I have a dataset of locations in Lat/Lon format of users in a time period. I would like to calculate the distance these users traveled. Sample dataset:
我曾想过使用自定义聚合器函数,但似乎没有 Python 支持.而且操作需要按特定顺序在相邻点上完成,所以我不知道自定义聚合器是否有效.
I have thought of using a custom aggregator function but it seems there is no Python support for this. Moreover the operations need to be done on adjacent points in a specific order, so I don't know if a custom aggregator would work.
I have also looked at reduceByKey
but the operator requirements don't seem to be met by the distance function.
有没有办法在 Spark 中以高效的方式执行此操作?
Is there a way to perform this operation in an efficient manner in Spark?

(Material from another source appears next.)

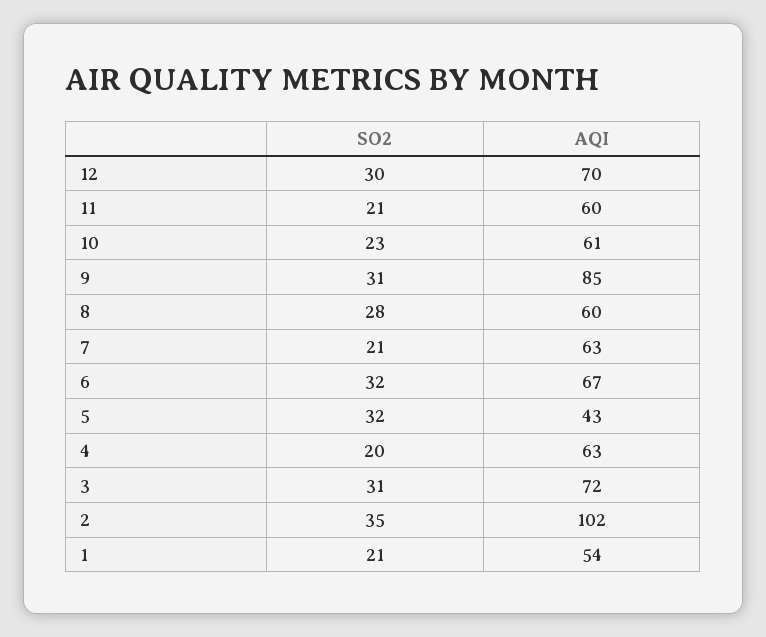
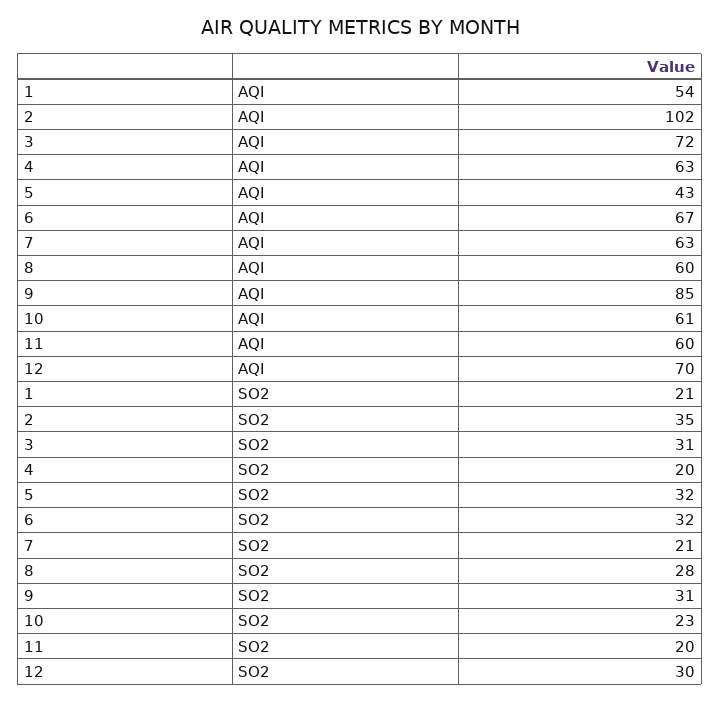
SO2, 11: 21 -> 20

It looks like a job for window functions. Assuming we define distance as:
from pyspark.sql.functions import acos, cos, sin, lit, toRadians
def dist(long_x, lat_x, long_y, lat_y):
return acos(
sin(toRadians(lat_x)) * sin(toRadians(lat_y)) +
cos(toRadians(lat_x)) * cos(toRadians(lat_y)) *
cos(toRadians(long_x) - toRadians(long_y))
) * lit(6371.0)
from pyspark.sql.window import Window
w = Window().partitionBy("User").orderBy("Timestamp")
并使用 lag
and compute distances between consecutive observations using lag
from pyspark.sql.functions import lag
df.withColumn("dist", dist(
"longitude", "latitude",
lag("longitude", 1).over(w), lag("latitude", 1).over(w)
After that you can perform standard aggregation.